Он вышел из кабинета и вскоре появился с какой-то папкой.
– Вот, хе-хе! Всё на месте!
Иван глянул на папку: на ней не было никаких надписей, а, когда Юдин открыл её, внутри оказался только тетрадный лист Иванова заявления.
– Всё в порядке! У нас ничего не пропадает!.. У нас пропадают. Хе-хе-хе! – он снова хлопнул ладошкой об ладошку и сел на своё место, предварительно убрав папку в стол.
– Так оно зарегистрировано? Следствие ведётся?
– Следствие?.. А каков ваш убыток? Одна баранья лапа? Считаете ли вы нужным и возможным для себя решиться на масштабное расследование в данном случае? Ведь, насколько я информирован, баран – это не свинья, и по
83
весу и даже по качеству мяса (а мы с вами не мусульмане) гораздо ниже свинины. Ну, сколько может весить бараний окорок?
– Больше двух килограммов. Значит, больше минимальной зарплаты. До этого – административное дело, свыше этого – уголовное.
– Грамотный сейчас народ пошёл! – взмахнул руками от удивления зампрокурора. – А ведь можно всё решить просто, по-русски! Пошли бы к этим людям: так, мол, и так, что же вы, братцы? Я тружусь на селе, можно сказать, кормильцем вашим являюсь, а вы... Да они вам, если всё будет по-человечески, нового барана, может, подарят...
– Я пострадавший. И заискивать перед ворами не намерен.
Юдин встал, прошёлся по кабинету, внимательно глядя себе под ноги, словно хотел выяснить, сколько выйдет шагов его большущих зимних сапог по диагонали прямоугольного помещения. Иван посмотрел на прокурорские сапоги, задвинул свои старенькие под стул.
– Вы имеете право, имеете... – заговорил Юдин, теперь холодным тоном.
Он задержался у окна и не поворачивался. Иван глянул в его сторону и отметил, что солнце опустилось к горизонту, из-за чего в кабинете немного потемнело. Подоконник, край шторы, а также волосы и плечи зампрокурора покрылись кроваво-оранжевыми закатными лучами. Осенний день умирал быстро.

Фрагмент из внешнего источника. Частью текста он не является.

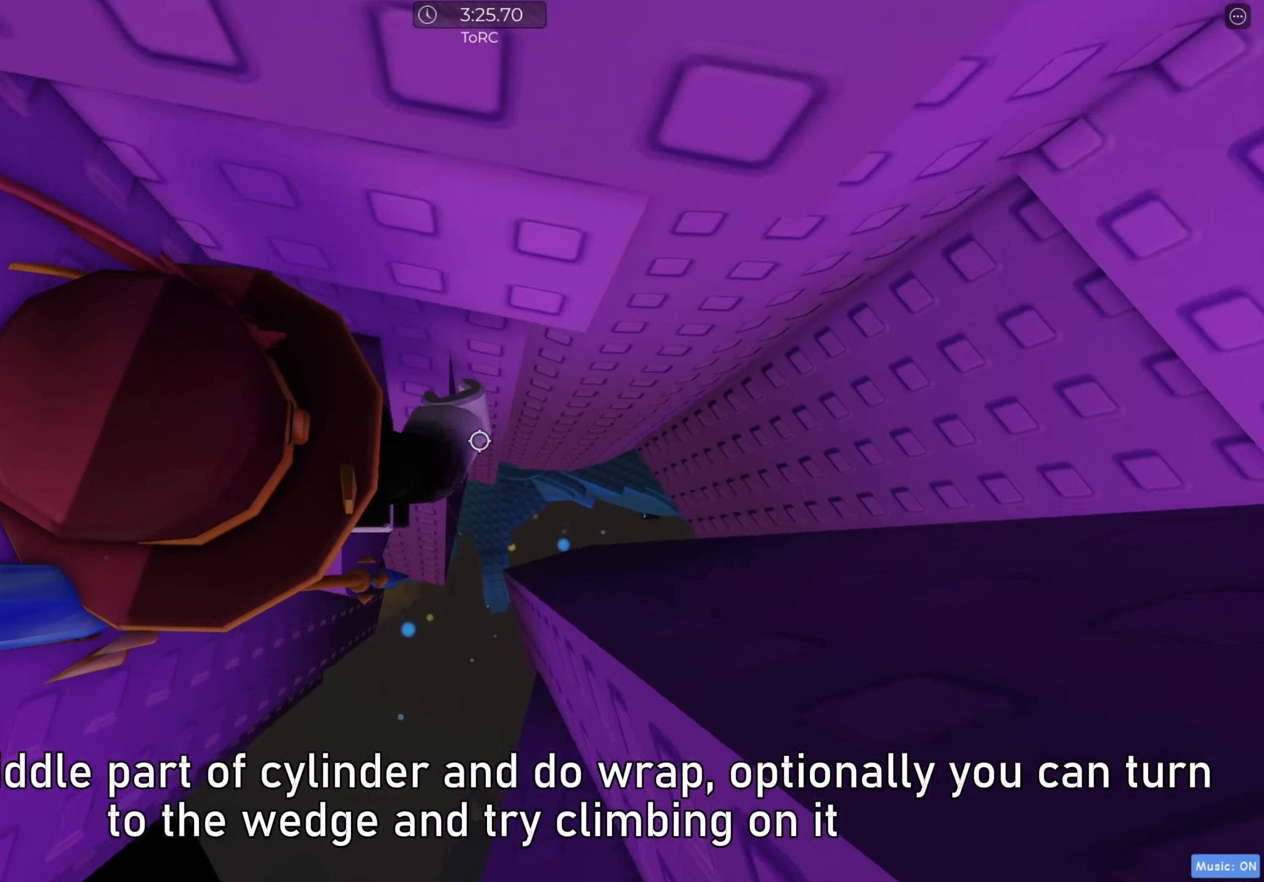
{"keys": ["d"], "events": [[150, "d", "down"], [283, "space", "down"], [350, "space", "up"]]}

– Вы имеете право поступать как пострадавший, добиваться возмещения, даже моральной компенсации. Это сейчас модно, в суде обычно проходит. Но с чего вы взяли, что дело примет именно тот оборот, которого хотите вы? А я так, напротив, уверен в обратном. Пока следователь будет разбираться со всеми нюансами ( а это как минимум два месяца), у вас начнутся всякого рода неприятности: сгорит что-нибудь, случится несчастье с кем-то из близких... Понимаете, доказать, что это как-то связано с делом о краже, будет очень трудно. Возможно, вы ещё напишете заявления. Будут новые дела. Потом новые неприятности. И так до бесконечности. Потом вы начнёте жалеть, что вообще всё это затеяли, что баран, которого по большей части съели вы, а не кто-то другой, не стоил таких нервов и усилий. А то, что эти люди не простят вам шумихи, – сто процентов. Поверьте мне, я с ними сталкивался...по службе. Вы из села...дальнего... вам трудно всё это понять.
84
А я каждый день общаюсь с таким народцем, что Боже мой... Эти люди пойдут на всё, если затронуть их интересы. Вам лучше держаться от них подальше. Заниматься разведением домашних животных, уроки у детей проверять, дышать чистым деревенским воздухом...
– А завтра они придут за следующей овцой. Потом за коровой. Сейчас мафия сдирает с нас, если продаёшь мясо, двадцать пять процентов, а будет – пятьдесят.
– Ой, ради Бога, только не берите на себя роль борца. Мафия, рэкет – это сфера деятельности милиции. Все случаи вымогательств, тем более на колхозных рынках, у нас в области жёстко преследуются органами правосудия. На это нацеливает и областная прокуратура. Уж я-то в курсе. И губернатор, который очень много делает для подъёма сельского хозяйства... Спокойно растите своих баранов, коров и продавайте. Никто вам не будет чинить никаких препятствий. А что касается ваших...оппонентов, то со своей стороны обещаю: с ними будет проведена соответствующая работа. Беседа с прокурором – это тоже наказание. Знаете, какие руководители приходят сюда держать ответ за нарушение законов, за ущемление прав работников?.. И ничего!.. Сначала держат себя, как привыкли там, где работают, а потом пообщаются с нами – и совсем иной разговор. Никто о нарушениях закона и не помышляет. Повторных бесед обычно не проводим: всё решаем полюбовно.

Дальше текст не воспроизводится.